Passage shown:
Now, editing the source code within the container is all cool and nice, but what if we want to actually use our favorite gui editors like [VSCode](https://code.visualstudio.com/) or [PyCharm](https://www.jetbrains.com/pycharm/) to have numerous productivity features like runtime and library code completion, project wide search, definition location and code navigation to allow us to easily navigate inside the very large CKAN source code?
For that we'd have to set up a volume mount from docker to the outside host machine, but more on this in the next section!
## Setting up CKAN Source Outside the Container
Since the source code is being deployed inside the container, to be able to access it we would need to use ["bind mounts"](https://docs.docker.com/storage/bind-mounts/). Bind mounts are a way to enable propogation of changes from the container to the host and back, but due to a [bug](https://github.com/docker/for-mac/issues/3431) in the Windows/Mac OS versions of the underlying docker runtime layer, we'd need to do a quick workaround to have it working as expected.

Extracted material:
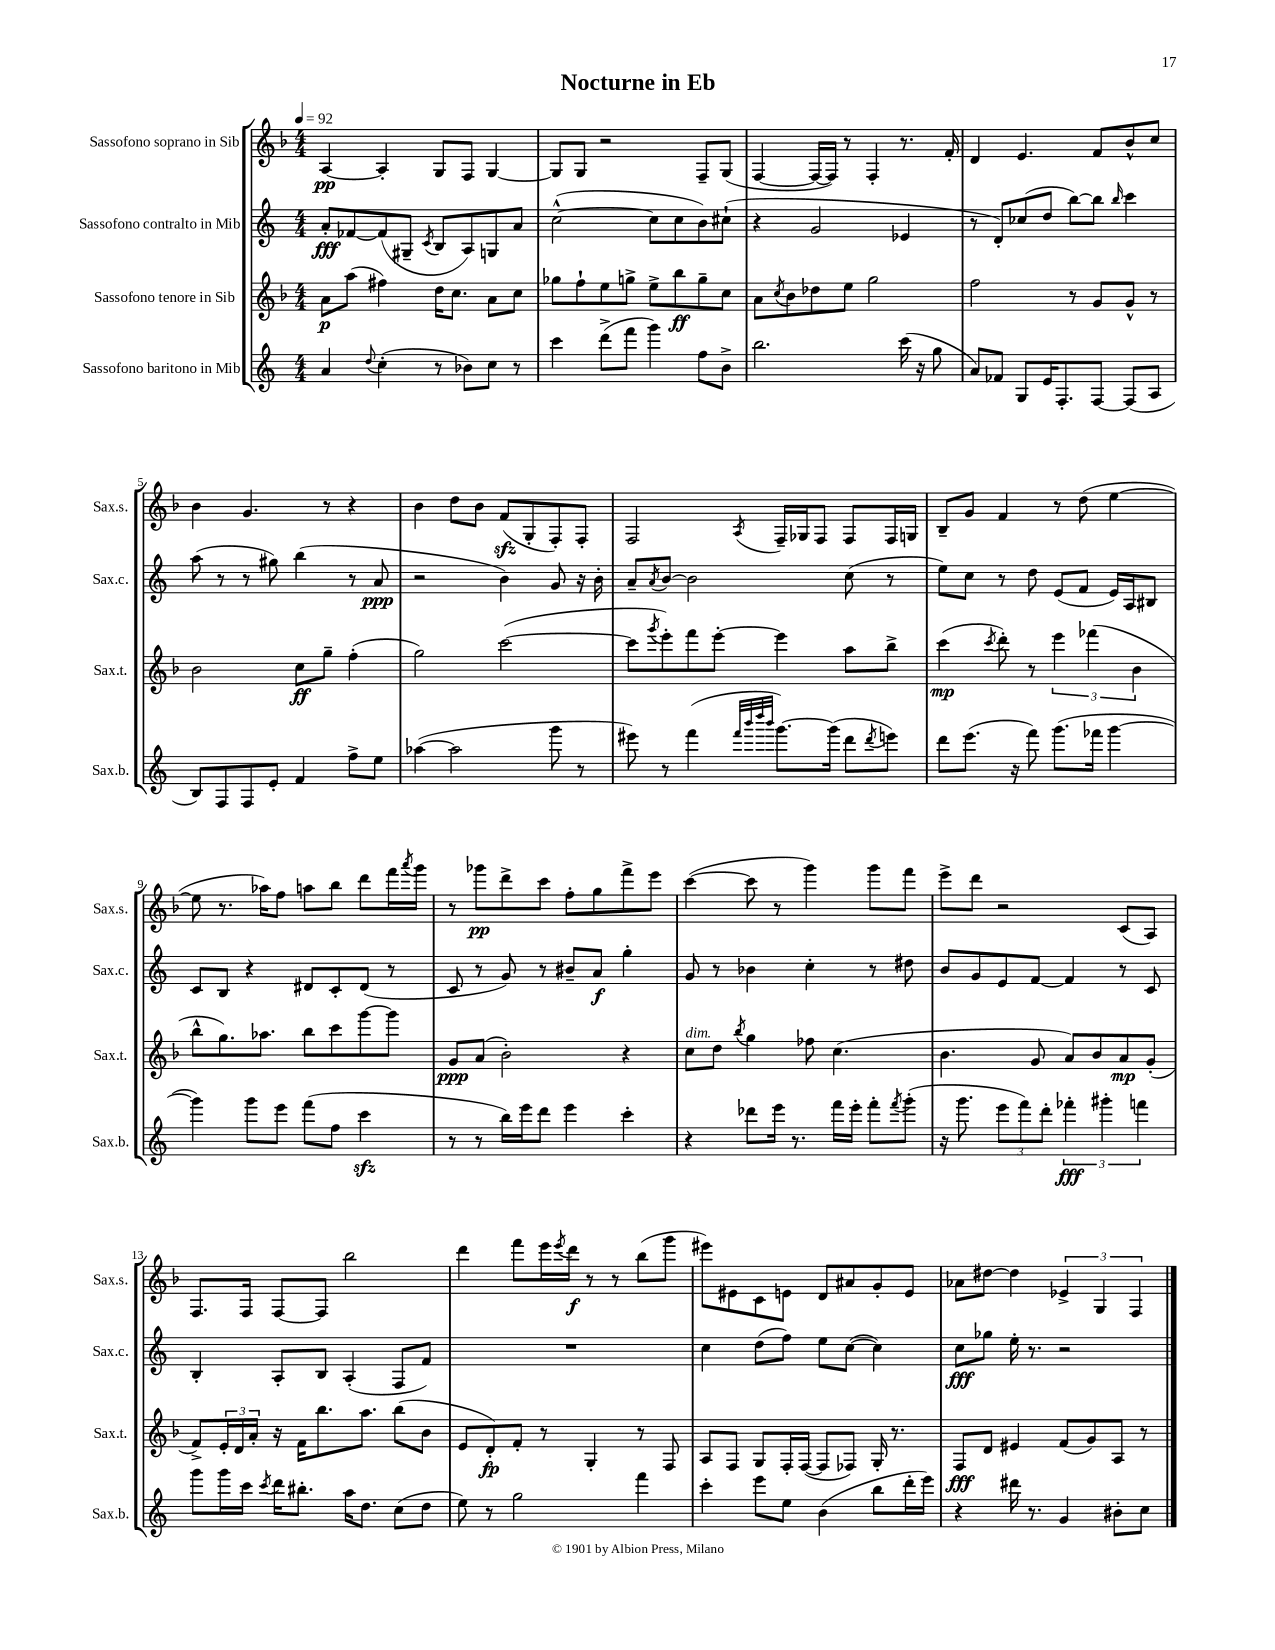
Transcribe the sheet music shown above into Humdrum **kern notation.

**kern	**dynam	**kern	**dynam	**kern	**dynam	**kern	**dynam
*part4	*part4	*part3	*part3	*part2	*part2	*part1	*part1
*staff4	*staff4	*staff3	*staff3	*staff2	*staff2	*staff1	*staff1
*I"Sassofono baritono in Mib	*	*I"Sassofono tenore in Sib	*	*I"Sassofono contralto in Mib	*	*I"Sassofono soprano in Sib	*
*I'Sax.b.	*	*I'Sax.t.	*	*I'Sax.c.	*	*I'Sax.s.	*
*clefG2	*	*clefG2	*	*clefG2	*	*clefG2	*
*k[]	*	*k[b-]	*	*k[]	*	*k[b-]	*
*M4/4	*	*M4/4	*	*M4/4	*	*M4/4	*
*MM92	*	*MM92	*	*MM92	*	*MM92	*
=1	=1	=1	=1	=1	=1	=1	=1
4a/	.	8a\L	p	8a'/L	fff	[4A/	pp
.	.	(8aa\J	.	[8f-X/	.	.	.
8qqdd/	.	.	.	.	.	.	.
(4cc'\	.	4ff#X\)	.	(8f-/]	.	4A'/]	.
.	.	.	.	8G#X~/J	.	.	.
.	.	.	.	8qc/	.	.	.
8r	.	16dd\KL	.	8B/L	.	8G/L	.
.	.	8.cc\J	.	.	.	.	.
8b-X\L)	.	.	.	8A/)	.	8F/J	.
8cc\J	.	8a\L	.	8Gn/	.	[4G/	.
8r	.	8cc\J	.	8a/J	.	.	.
=2	=2	=2	=2	=2	=2	=2	=2
4ccc\	.	8gg-X\L	.	([2cc^^\	.	8G/L]	.
.	.	8ff`\	.	.	.	8G/J	.
(8ddd^\L	.	8ee\	.	.	.	2r	.
8fff\J	.	8ggn^\J	.	.	.	.	.
4ggg\)	.	8ee^\L	.	8cc\L]	.	.	.
.	.	8bb-\	ff	8cc\	.	.	.
8ff\L	.	8gg~\	.	8b\)	.	8F~/L	.
8b^\J	.	8cc\J	.	(8cc#X`\J	.	(8G/J	.
=3	=3	=3	=3	=3	=3	=3	=3
2.bb\	.	8a\L	.	4r	.	[4F/	.
.	.	8qcc/	.	.	.	.	.
.	.	8b-\	.	.	.	.	.
.	.	8dd-X\	.	2g/	.	16F/LL_	.
.	.	.	.	.	.	16F/JJ])	.
.	.	8ee\J	.	.	.	8r	.
.	.	2gg\	.	.	.	4F'/	.
(16ccc\	.	.	.	4e-X/	.	8.r	.
16r	.	.	.	.	.	.	.
8gg\	.	.	.	.	.	.	.
.	.	.	.	.	.	16f'/	.
=4	=4	=4	=4	=4	=4	=4	=4
8a/L)	.	2ff\	.	8r	.	4d/	.
8f-X/J	.	.	.	8d'/L)	.	.	.
8G/L	.	.	.	(8cc-X/	.	4.e/	.
16e/K	.	.	.	8dd/J	.	.	.
8.F'/	.	.	.	.	.	.	.
.	.	8r	.	[8bb\L)	.	.	.
[8F/J	.	8g/L	.	8bb\J]	.	8f/L	.
.	.	.	.	16qqbb/	.	.	.
(8F/L]	.	8g^^/J	.	4ccc\	.	8b-^^/	.
8A/J	.	8r	.	.	.	8cc/J	.
!!LO:LB:g=z
=5	=5	=5	=5	=5	=5	=5	=5
8B/L)	.	2b-\	.	(8aa\	.	4b-\	.
8F/	.	.	.	8r	.	.	.
8F/	.	.	.	8r	.	4.g/	.
8e'/J	.	.	.	8gg#X\)	.	.	.
4f/	.	8cc\L	ff	(4bb\	.	.	.
.	.	8gg~\J	.	.	.	8r	.
8ff^\L	.	(4ff'\	.	8r	.	4r	.
8ee\J	.	.	.	8a/	ppp	.	.
=6	=6	=6	=6	=6	=6	=6	=6
([4aa-X\	.	2gg\)	.	2r	.	4b-\	.
2aa-\]	.	.	.	.	.	8dd\L	.
.	.	.	.	.	.	8b-\J	.
.	.	([2ccc\	.	4b\)	.	(8fzz/L	.
.	.	.	.	.	.	8G'/	.
8ggg\	.	.	.	8g/	.	8F'/)	.
8r	.	.	.	16r	.	8F'/J	.
.	.	.	.	16b'\	.	.	.
=7	=7	=7	=7	=7	=7	=7	=7
8eee#X\)	.	8ccc\L]	.	8a~/L	.	2F/	.
.	.	8qggg/	.	8qa/	.	.	.
8r	.	8eee'\)	.	[8b/J	.	.	.
(4fff\	.	8fff\	.	2b\]	.	.	.
.	.	[8eee'\J	.	.	.	.	.
32qqfff/LLL	.	.	.	.	.	.	.
32qqbbb/	.	.	.	.	.	.	.
32qqdddd/	.	.	.	.	.	.	.
32qqbbb/JJJ	.	.	.	.	.	8qA/	.
[8.ggg\L)	.	4eee\]	.	.	.	16F~/LL	.
.	.	.	.	.	.	16G-X/J	.
.	.	.	.	.	.	8F/J	.
(16ggg\Jk]	.	.	.	.	.	.	.
8ddd\L	.	8aa\L	.	(8cc\	.	8F/L	.
8qddd/	.	.	.	.	.	.	.
8eeen\J)	.	8bb-^\J	.	8r	.	16F/L	.
.	.	.	.	.	.	16Gn/JJ	.
=8	=8	=8	=8	=8	=8	=8	=8
8ddd\L	.	(4ccc\	mp	8ee\L)	.	8B-~/L	.
(8.eee\J	.	.	.	8cc\J	.	8g/J	.
.	.	8qccc/	.	.	.	.	.
.	.	8ddd'\)	.	8r	.	4f/	.
16r	.	.	.	.	.	.	.
8fff\)	.	8r	.	8dd\	.	.	.
(8.ggg\L	.	6eee\	.	(8e/L	.	8r	.
.	.	.	.	8f/J	.	(8dd\	.
.	.	(6fff-X\	.	.	.	.	.
16fff-X\Jk	.	.	.	.	.	.	.
[4ggg\	.	.	.	16e/LL)	.	[4ee\	.
.	.	.	.	16A/J	.	.	.
.	.	6b-\	.	.	.	.	.
.	.	.	.	8B#X/J	.	.	.
!!LO:LB:g=z
=9	=9	=9	=9	=9	=9	=9	=9
4ggg\])	.	8bb-^^\L	.	8c/L	.	8ee\]	.
.	.	8.gg\)	.	8B/J	.	8.r	.
8ggg\L	.	.	.	4r	.	.	.
.	.	8.aa-X\J	.	.	.	16aa-X\KL)	.
8eee\J	.	.	.	.	.	8ff\J	.
(8fff\L	.	8bb-\L	.	8d#X/L	.	8aan\L	.
8ff\J	.	8ccc\	.	8c'/	.	8bb-\J	.
4ccczz\	.	[8ggg\	.	(8d#/J	.	8ddd\L	.
.	.	8ggg\J]	.	8r	.	16fff\L	.
.	.	.	.	.	.	8qaaa/	.
.	.	.	.	.	.	16ggg\JJ	.
=10	=10	=10	=10	=10	=10	=10	=10
8r	.	8g/L	ppp	8c/	.	8r	.
8r	.	(8a/J	.	8r	.	8ggg-X\L	pp
16bb\LL)	.	2b-'\)	.	8g/)	.	8ddd^\	.
16eee\J	.	.	.	.	.	.	.
8ddd\J	.	.	.	8r	.	8ccc\J	.
4eee\	.	.	.	8b#X~/L	.	8ff'\L	.
.	.	.	.	8a/J	f	8gg\	.
4ccc'\	.	4r	.	4gg'\	.	8fff^\	.
.	.	.	.	.	.	8eee\J	.
=11	=11	=11	=11	=11	=11	=11	=11
!	!	!LO:TX:a:i:t=dim.	!	!	!	!	!
4r	.	8cc\L	.	8g/	.	([4ccc\	.
.	.	8dd\J	.	8r	.	.	.
.	.	8qbb-/	.	.	.	.	.
8ddd-X\L	.	4gg\	.	4b-X\	.	8ccc\]	.
16eee\Jk	.	.	.	.	.	8r	.
8.r	.	.	.	.	.	.	.
.	.	8ff-X\	.	4cc'\	.	4ggg\)	.
16fff\LL	.	(4.cc\	.	.	.	.	.
16eee'\JJ	.	.	.	.	.	.	.
8fff'\L	.	.	.	8r	.	8ggg\L	.
8qfff/	.	.	.	.	.	.	.
(8ggg'\J	.	.	.	8dd#X\	.	8fff\J	.
=12	=12	=12	=12	=12	=12	=12	=12
16r	.	4.b-\	.	8b/L	.	8eee^\L	.
8.ggg\	.	.	.	.	.	.	.
.	.	.	.	8g/	.	8ddd\J	.
12eee\L	.	.	.	8e/	.	2r	.
12fff\)	.	.	.	.	.	.	.
.	.	8g/	.	[8f/J	.	.	.
12ddd'\J	.	.	.	.	.	.	.
6fff-X'\	fff	8a/L)	.	4f/]	.	.	.
.	.	8b-/	.	.	.	.	.
6ggg#X'\	.	.	.	.	.	.	.
.	.	8a/	mp	8r	.	(8c/L	.
6fffn\	.	.	.	.	.	.	.
.	.	(8g'/J	.	8c/	.	8A/J)	.
!!LO:LB:g=z
=13	=13	=13	=13	=13	=13	=13	=13
8ggg\L	.	8f^/L)	.	4B'/	.	8.F/L	.
16ggg\L	.	24e'/L	.	.	.	.	.
.	.	24d/	.	.	.	.	.
16ccc\JJ	.	.	.	.	.	16F/Jk	.
.	.	24a'/JJ	.	.	.	.	.
8qccc/	.	.	.	.	.	.	.
16ddd\KL	.	16r	.	8A'/L	.	[8F/L	.
8.bb#X'\J	.	16f\KL	.	.	.	.	.
.	.	8.bb-\	.	8B/J	.	8F/J]	.
16aa\KL	.	.	.	(4A'/	.	2bb-\	.
8.dd\J	.	8.aa\J	.	.	.	.	.
(8cc\L	.	(8bb-\L	.	8F/L	.	.	.
8dd\J	.	8b-\J	.	8f/J)	.	.	.
=14	=14	=14	=14	=14	=14	=14	=14
8ee\)	.	8e/L	.	1r	.	4ddd\	.
8r	.	8d'/)	fp	.	.	.	.
2gg\	.	8f'/J	.	.	.	8fff\L	.
.	.	8r	.	.	.	16eee\L	.
.	.	.	.	.	.	8qeee/	.
.	.	.	.	.	.	16ddd\JJ	f
.	.	4G'/	.	.	.	8r	.
.	.	.	.	.	.	8r	.
4fff\	.	8r	.	.	.	(8bb-\L	.
.	.	8F/	.	.	.	8ggg\J	.
=15	=15	=15	=15	=15	=15	=15	=15
4ccc'\	.	8A/L	.	4cc\	.	8eee#X\L)	.
.	.	8F/J	.	.	.	8e#X\	.
8eee\L	.	8G/L	.	(8dd\L	.	8c\	.
8ee\J	.	16F'/L	.	8ff\J)	.	8en\J	.
.	.	([16F/JJ	.	.	.	.	.
(4b\	.	8F/L]	.	8ee\L	.	8d/L	.
.	.	8F-X/J)	.	([8cc\J	.	8a#X/	.
8bb\L	.	16G'/	.	4cc\])	.	8g'/	.
.	.	8.r	.	.	.	.	.
16ddd'\L	.	.	.	.	.	8e/J	.
16eee\JJ)	.	.	.	.	.	.	.
=16	=16	=16	=16	=16	=16	=16	=16
4r	.	8F/L	fff	8cc\L	fff	8a-X\L	.
.	.	8d/J	.	8gg-X\J	.	[8dd#X\J	.
16ddd#X\	.	4e#X/	.	16ee'\	.	4dd#\]	.
8.r	.	.	.	8.r	.	.	.
4g/	.	(8f/L	.	2r	.	6e-X^/	.
.	.	8g/)	.	.	.	.	.
.	.	.	.	.	.	6G/	.
8b#X'\L	.	8A/J	.	.	.	.	.
.	.	.	.	.	.	6F/	.
8cc\J	.	8r	.	.	.	.	.
==	==	==	==	==	==	==	==
*-	*-	*-	*-	*-	*-	*-	*-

Written request 1: Reproduce the passage on CKAN and Docker from "For that we'd" to "working as expected.".
Written request 2: According to the passage on CKAN and Docker, what would be needed to access the source code deployed inside the container?
The material shown has no role in this exercise.

Exercise solution 1:
For that we'd have to set up a volume mount from docker to the outside host machine, but more on this in the next section!
## Setting up CKAN Source Outside the Container
Since the source code is being deployed inside the container, to be able to access it we would need to use ["bind mounts"](https://docs.docker.com/storage/bind-mounts/). Bind mounts are a way to enable propogation of changes from the container to the host and back, but due to a [bug](https://github.com/docker/for-mac/issues/3431) in the Windows/Mac OS versions of the underlying docker runtime layer, we'd need to do a quick workaround to have it working as expected.

Exercise solution 2: Bind mounts would be needed.